The run-level issue is not merely whether the model can generate plausible text. It is whether each run leaves sufficient evidence to show what data were used, how the prompt framed the task, what uncertainty was present, what the model produced, how the analyst edited or rejected the draft, and whether escalation occurred when required. The evidence needed includes prompt text, source-document references, model and configuration details, draft outputs, reviewer annotations, approval records, and reasons for any override or non-use.
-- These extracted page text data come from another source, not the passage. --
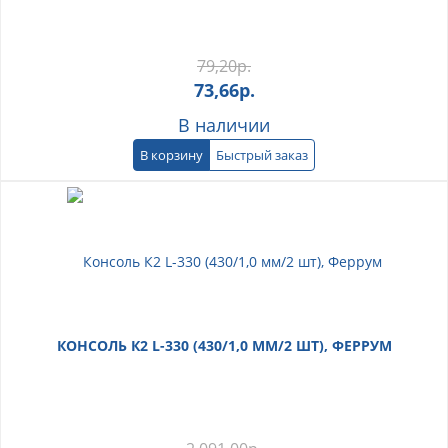
79,20
р.
73,66
р.
В наличии
В корзину
Быстрый заказ
КОНСОЛЬ К2 L-330 (430/1,0 ММ/2 ШТ), ФЕРРУМ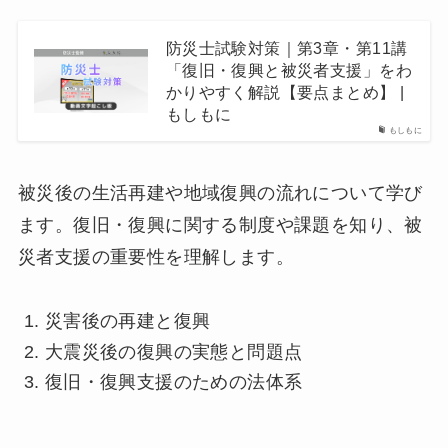
防災士試験対策｜第3章・第11講
「復旧・復興と被災者支援」をわ
かりやすく解説【要点まとめ】 |
もしもに
もしもに
被災後の生活再建や地域復興の流れについて学び
ます。復旧・復興に関する制度や課題を知り、被
災者支援の重要性を理解します。
災害後の再建と復興
大震災後の復興の実態と問題点
復旧・復興支援のための法体系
This scenario portfolio affects all five RAIDT pillars. Responsibility is engaged because roles and approval thresholds must remain clear across cases. Auditability and Traceability are strengthened when reviewers can reconstruct each scenario run. Interpretability is tested by whether analysts can explain why an output was accepted or challenged. Dependability is tested most strongly, because the point of multiple scenarios is to see whether governance quality holds across changing task conditions. Governance readiness improves when the organisation can show not one successful demonstration, but a body of structured evidence across realistic finance scenarios.

Detailed link to RAIDT

Twenty scenarios per domain links to RAIDT in four ways.

First, it operationalises the RAIDT core idea that GenAI governance should be examined through real use situations rather than through abstract principle statements alone.

Second, it creates a structured portfolio of runs, because each scenario becomes a context in which run-level evidence can be generated, compared, and challenged.

Third, it strengthens the evidence pack and the score profile by ensuring that pillar judgements are informed by patterned evidence across a domain rather than by a single anecdotal case.

Fourth, it supports reviewability, contestability, audit readiness, and organisational learning because reviewers can inspect where controls succeed, where they weaken, and how governance interventions should be refined.

20 scenarios per domain → Structured run portfolio → Evidence packs and RAIDT score profiles → Governance readiness

Link to the five RAIDT pillars

Responsibility

This item supports Responsibility by making domain playbooks explicit about who is expected to act, review, escalate, or approve across different kinds of task situations rather than only in ideal cases.